→ THE TASK:
Lay out everything in the records from the line containing "locality: Kealia Trail, Waianae Mts, Kealia" down to the line containing "locality: Southeastern Utah.", both included, as a Markdown table with the columns Row and Text. Number each line in Row and skip any blank lines.

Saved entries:
_____
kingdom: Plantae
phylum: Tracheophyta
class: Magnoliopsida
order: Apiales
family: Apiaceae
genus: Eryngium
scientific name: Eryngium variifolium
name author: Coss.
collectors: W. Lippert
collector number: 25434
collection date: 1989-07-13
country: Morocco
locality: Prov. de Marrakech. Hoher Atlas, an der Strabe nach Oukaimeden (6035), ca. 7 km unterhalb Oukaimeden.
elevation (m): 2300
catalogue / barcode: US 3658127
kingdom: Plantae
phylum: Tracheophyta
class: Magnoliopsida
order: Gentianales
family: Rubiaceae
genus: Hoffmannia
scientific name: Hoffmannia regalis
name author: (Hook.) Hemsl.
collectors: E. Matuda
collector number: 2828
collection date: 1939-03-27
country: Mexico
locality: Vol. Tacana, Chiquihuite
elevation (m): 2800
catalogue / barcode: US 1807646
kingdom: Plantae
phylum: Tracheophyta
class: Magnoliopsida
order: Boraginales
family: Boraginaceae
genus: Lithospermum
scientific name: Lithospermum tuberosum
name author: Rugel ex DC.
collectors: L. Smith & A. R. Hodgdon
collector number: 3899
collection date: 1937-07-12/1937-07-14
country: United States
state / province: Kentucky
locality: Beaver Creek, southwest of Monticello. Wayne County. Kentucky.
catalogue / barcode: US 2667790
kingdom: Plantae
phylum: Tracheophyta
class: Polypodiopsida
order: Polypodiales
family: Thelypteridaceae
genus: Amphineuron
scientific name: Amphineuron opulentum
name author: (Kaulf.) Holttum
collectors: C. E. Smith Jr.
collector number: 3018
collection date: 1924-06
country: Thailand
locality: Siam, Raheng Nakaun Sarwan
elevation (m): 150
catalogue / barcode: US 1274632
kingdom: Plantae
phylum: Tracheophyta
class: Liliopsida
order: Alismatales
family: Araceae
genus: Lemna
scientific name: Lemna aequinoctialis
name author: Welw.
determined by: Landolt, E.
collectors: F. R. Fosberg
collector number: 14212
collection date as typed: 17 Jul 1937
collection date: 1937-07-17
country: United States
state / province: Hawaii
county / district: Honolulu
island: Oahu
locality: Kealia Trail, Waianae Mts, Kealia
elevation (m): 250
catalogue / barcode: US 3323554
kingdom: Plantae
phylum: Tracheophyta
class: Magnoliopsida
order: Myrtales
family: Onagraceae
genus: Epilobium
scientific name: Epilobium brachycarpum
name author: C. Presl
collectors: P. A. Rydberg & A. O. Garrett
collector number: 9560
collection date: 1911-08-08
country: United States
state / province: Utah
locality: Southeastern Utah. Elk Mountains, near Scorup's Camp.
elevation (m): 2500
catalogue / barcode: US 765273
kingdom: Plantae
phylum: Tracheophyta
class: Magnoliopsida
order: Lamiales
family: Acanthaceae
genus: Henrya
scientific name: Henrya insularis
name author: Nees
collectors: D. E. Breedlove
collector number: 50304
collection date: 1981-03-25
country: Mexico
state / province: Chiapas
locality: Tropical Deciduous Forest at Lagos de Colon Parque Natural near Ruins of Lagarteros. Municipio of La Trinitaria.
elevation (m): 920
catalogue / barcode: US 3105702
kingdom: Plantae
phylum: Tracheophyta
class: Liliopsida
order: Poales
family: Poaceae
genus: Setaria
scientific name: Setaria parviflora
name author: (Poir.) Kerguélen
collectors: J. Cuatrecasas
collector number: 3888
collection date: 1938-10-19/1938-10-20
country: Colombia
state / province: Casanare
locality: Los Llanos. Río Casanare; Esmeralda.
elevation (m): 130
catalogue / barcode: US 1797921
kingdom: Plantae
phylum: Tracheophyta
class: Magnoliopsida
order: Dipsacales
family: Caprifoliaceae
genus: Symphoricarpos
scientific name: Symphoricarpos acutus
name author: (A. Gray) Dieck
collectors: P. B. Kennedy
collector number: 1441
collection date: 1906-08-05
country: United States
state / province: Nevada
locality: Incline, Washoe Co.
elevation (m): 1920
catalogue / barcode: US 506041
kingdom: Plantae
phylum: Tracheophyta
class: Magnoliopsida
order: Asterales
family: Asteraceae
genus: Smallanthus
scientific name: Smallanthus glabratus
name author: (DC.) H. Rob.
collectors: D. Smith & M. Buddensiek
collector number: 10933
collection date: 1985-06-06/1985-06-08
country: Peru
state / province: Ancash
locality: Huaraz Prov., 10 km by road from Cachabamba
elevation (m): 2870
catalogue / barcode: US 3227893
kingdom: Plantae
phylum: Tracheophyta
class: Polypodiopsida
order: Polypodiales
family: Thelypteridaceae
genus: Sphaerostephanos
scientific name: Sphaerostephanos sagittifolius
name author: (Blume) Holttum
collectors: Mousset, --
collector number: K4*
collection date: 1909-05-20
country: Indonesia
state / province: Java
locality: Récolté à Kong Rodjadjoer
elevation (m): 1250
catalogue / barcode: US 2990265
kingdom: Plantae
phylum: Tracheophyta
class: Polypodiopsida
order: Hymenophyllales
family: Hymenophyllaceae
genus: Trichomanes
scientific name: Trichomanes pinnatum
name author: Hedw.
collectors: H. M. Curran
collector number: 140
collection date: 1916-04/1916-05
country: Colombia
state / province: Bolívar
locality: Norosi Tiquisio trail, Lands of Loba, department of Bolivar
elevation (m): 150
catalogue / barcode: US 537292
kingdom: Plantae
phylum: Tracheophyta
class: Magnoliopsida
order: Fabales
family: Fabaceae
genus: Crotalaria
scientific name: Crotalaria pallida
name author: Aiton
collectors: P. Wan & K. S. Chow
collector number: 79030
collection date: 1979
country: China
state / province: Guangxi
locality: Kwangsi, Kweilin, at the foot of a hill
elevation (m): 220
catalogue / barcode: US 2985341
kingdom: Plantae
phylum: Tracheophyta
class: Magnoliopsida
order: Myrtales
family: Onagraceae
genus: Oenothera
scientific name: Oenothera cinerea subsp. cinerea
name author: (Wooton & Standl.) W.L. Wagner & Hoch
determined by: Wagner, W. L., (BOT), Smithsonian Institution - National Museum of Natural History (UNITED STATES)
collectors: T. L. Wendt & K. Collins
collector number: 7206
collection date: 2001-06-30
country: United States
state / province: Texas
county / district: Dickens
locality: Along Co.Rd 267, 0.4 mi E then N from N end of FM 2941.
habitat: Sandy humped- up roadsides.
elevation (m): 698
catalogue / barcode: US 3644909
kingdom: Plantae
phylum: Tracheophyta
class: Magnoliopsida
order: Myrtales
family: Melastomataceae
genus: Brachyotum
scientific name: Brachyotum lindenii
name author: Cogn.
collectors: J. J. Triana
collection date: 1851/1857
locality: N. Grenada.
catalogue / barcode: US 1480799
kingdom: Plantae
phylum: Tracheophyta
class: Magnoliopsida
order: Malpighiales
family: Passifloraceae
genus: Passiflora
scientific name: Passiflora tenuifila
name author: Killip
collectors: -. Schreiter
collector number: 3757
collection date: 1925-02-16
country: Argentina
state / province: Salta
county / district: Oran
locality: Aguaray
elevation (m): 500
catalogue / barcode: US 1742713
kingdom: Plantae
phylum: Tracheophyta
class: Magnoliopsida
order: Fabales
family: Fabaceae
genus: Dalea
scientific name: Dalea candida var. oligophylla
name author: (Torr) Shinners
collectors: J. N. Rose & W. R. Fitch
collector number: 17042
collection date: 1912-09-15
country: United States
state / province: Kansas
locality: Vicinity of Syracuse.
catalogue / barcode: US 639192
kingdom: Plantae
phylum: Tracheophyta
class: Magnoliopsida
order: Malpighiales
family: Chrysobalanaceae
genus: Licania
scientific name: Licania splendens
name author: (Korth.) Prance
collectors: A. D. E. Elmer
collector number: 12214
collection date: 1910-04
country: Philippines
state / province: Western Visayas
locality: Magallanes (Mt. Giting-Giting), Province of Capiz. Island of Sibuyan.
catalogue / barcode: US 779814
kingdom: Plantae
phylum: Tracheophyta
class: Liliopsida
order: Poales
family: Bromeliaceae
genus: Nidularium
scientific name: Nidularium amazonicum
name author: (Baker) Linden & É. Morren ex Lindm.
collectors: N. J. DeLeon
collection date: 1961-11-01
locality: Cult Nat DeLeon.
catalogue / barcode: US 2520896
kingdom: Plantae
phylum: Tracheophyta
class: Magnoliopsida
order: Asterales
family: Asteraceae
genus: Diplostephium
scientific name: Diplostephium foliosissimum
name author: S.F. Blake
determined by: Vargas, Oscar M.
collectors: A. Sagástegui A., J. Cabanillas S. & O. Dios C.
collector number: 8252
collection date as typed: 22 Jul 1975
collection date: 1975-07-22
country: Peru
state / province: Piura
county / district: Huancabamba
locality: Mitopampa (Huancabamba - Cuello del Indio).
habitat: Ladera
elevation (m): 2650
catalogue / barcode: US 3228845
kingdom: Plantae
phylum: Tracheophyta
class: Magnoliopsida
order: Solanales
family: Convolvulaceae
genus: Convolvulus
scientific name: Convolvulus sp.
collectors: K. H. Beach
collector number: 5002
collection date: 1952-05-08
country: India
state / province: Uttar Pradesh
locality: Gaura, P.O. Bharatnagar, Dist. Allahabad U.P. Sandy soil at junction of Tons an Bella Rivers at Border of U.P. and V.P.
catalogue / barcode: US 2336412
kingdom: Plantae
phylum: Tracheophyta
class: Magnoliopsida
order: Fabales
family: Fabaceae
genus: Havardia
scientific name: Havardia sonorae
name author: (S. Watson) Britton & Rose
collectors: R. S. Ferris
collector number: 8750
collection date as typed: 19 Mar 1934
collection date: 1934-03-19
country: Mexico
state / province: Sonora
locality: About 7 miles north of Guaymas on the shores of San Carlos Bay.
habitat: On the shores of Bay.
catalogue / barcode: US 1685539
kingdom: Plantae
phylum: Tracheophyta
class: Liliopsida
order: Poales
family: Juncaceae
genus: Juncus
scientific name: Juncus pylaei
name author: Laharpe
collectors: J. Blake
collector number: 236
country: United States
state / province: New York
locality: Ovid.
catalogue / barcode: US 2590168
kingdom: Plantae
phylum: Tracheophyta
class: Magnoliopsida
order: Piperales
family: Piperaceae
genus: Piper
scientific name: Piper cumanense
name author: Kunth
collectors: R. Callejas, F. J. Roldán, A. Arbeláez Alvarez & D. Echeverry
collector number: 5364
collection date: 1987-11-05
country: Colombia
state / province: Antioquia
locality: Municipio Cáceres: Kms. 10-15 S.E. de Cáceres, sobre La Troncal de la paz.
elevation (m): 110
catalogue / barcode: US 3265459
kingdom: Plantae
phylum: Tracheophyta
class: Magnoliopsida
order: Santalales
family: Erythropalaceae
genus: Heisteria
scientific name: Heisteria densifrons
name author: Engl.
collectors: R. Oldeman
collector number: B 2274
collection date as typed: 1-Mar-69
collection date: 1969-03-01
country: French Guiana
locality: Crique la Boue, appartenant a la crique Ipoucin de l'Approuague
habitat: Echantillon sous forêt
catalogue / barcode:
_____
→ WORKED ANSWER:
| Row | Text |
|---|---|
| 1 | locality: Kealia Trail, Waianae Mts, Kealia |
| 2 | elevation (m): 250 |
| 3 | catalogue / barcode: US 3323554 |
| 4 | kingdom: Plantae |
| 5 | phylum: Tracheophyta |
| 6 | class: Magnoliopsida |
| 7 | order: Myrtales |
| 8 | family: Onagraceae |
| 9 | genus: Epilobium |
| 10 | scientific name: Epilobium brachycarpum |
| 11 | name author: C. Presl |
| 12 | collectors: P. A. Rydberg & A. O. Garrett |
| 13 | collector number: 9560 |
| 14 | collection date: 1911-08-08 |
| 15 | country: United States |
| 16 | state / province: Utah |
| 17 | locality: Southeastern Utah. Elk Mountains, near Scorup's Camp. |